### Listed entries

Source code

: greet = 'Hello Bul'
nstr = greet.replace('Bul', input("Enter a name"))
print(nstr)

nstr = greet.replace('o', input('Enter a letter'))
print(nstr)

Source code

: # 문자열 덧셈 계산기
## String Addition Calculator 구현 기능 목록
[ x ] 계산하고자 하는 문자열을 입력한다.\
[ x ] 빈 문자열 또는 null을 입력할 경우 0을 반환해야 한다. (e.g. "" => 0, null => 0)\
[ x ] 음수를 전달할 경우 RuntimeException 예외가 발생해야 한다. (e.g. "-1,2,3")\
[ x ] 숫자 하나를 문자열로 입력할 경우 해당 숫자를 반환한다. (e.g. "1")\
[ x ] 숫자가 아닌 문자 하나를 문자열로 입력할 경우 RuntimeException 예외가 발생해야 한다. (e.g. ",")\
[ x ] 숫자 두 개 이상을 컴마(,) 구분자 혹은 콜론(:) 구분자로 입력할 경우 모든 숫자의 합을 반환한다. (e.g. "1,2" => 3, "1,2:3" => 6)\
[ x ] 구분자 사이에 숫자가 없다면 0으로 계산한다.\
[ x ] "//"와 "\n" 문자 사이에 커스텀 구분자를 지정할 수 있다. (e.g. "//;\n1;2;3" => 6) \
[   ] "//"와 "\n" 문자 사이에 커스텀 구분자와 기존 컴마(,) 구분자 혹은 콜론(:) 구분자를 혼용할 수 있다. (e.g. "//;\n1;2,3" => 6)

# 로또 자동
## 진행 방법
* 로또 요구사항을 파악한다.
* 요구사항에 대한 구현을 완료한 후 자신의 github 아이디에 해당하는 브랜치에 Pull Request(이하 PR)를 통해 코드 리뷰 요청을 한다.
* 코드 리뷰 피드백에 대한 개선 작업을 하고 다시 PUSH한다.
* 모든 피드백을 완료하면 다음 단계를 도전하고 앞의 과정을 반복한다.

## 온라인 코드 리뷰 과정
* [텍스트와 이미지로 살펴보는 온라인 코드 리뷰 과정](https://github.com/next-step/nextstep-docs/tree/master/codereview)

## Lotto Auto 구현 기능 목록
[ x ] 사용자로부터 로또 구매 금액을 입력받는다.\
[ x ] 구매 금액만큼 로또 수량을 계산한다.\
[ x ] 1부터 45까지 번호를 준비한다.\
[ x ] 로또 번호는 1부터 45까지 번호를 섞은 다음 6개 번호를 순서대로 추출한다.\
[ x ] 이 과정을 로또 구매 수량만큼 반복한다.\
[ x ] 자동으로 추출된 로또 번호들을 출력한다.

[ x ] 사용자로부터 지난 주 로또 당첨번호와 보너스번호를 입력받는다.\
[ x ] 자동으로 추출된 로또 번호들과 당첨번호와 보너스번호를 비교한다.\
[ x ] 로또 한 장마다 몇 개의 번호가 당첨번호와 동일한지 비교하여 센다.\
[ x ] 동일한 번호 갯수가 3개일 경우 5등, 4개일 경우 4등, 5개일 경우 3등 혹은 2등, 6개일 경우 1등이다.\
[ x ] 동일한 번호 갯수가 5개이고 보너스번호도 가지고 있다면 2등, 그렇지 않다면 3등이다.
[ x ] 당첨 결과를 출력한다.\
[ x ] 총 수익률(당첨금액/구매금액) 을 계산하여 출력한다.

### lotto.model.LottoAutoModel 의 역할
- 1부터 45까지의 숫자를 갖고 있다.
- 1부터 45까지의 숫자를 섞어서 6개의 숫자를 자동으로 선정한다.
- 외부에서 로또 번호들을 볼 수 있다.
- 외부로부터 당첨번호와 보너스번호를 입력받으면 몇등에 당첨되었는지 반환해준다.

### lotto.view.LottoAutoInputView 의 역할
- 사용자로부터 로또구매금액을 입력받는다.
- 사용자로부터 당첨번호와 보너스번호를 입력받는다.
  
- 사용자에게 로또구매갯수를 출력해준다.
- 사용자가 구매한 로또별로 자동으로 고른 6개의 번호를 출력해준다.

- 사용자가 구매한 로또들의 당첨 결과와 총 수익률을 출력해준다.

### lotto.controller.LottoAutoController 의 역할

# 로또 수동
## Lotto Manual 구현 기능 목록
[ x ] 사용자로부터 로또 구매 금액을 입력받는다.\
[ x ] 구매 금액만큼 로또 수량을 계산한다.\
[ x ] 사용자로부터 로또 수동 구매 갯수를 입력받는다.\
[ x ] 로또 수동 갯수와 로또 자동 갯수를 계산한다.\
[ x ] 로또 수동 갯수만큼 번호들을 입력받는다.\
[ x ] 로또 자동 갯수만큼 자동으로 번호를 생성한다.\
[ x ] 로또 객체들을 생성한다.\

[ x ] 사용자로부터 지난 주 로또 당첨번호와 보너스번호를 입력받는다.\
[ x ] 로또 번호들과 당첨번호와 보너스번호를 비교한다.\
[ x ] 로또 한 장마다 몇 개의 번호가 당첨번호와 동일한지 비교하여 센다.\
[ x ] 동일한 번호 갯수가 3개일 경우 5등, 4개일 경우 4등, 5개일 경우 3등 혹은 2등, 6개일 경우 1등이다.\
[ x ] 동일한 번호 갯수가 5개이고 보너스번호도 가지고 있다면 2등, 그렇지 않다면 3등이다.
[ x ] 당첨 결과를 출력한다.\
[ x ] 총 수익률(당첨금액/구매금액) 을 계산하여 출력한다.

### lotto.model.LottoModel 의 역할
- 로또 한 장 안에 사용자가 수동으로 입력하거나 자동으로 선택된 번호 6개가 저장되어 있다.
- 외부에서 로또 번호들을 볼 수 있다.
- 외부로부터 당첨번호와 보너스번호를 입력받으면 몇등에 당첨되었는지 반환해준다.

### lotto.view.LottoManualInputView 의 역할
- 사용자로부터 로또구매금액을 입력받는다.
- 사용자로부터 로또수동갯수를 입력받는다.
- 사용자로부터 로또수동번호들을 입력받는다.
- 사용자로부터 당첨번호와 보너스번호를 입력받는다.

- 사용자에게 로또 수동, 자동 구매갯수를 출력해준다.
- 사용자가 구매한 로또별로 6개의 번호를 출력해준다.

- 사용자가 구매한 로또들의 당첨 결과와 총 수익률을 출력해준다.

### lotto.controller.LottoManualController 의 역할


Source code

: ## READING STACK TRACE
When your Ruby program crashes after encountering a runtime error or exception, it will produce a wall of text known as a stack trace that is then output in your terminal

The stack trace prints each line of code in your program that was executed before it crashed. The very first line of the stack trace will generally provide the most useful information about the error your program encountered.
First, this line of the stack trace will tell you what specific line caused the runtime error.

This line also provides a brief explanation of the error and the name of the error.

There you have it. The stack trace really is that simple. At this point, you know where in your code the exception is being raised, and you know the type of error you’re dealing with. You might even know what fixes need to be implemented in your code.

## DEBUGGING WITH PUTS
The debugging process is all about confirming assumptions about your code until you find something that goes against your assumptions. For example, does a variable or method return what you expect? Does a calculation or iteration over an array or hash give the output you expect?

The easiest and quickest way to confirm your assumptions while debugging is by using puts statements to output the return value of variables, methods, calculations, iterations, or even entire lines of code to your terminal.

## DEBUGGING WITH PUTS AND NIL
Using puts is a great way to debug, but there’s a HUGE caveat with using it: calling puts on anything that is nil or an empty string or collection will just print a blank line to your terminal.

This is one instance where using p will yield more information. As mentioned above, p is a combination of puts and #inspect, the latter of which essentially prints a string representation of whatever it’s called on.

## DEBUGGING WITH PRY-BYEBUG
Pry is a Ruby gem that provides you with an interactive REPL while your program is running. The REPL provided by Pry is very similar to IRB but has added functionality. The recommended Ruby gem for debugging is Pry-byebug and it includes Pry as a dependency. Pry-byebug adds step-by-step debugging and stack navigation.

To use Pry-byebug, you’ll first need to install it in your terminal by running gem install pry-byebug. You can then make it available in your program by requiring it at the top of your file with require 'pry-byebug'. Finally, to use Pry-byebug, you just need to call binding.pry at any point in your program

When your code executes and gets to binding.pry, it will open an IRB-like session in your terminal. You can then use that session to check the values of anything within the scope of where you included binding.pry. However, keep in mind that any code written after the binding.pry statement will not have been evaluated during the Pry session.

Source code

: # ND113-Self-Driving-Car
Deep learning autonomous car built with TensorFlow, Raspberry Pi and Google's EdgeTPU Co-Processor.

######

[Your instructions]
Scan the material for the word "사용자에게". Return every line where it is found.

[Solution to this exercise]
- 사용자에게 로또구매갯수를 출력해준다.
- 사용자에게 로또 수동, 자동 구매갯수를 출력해준다.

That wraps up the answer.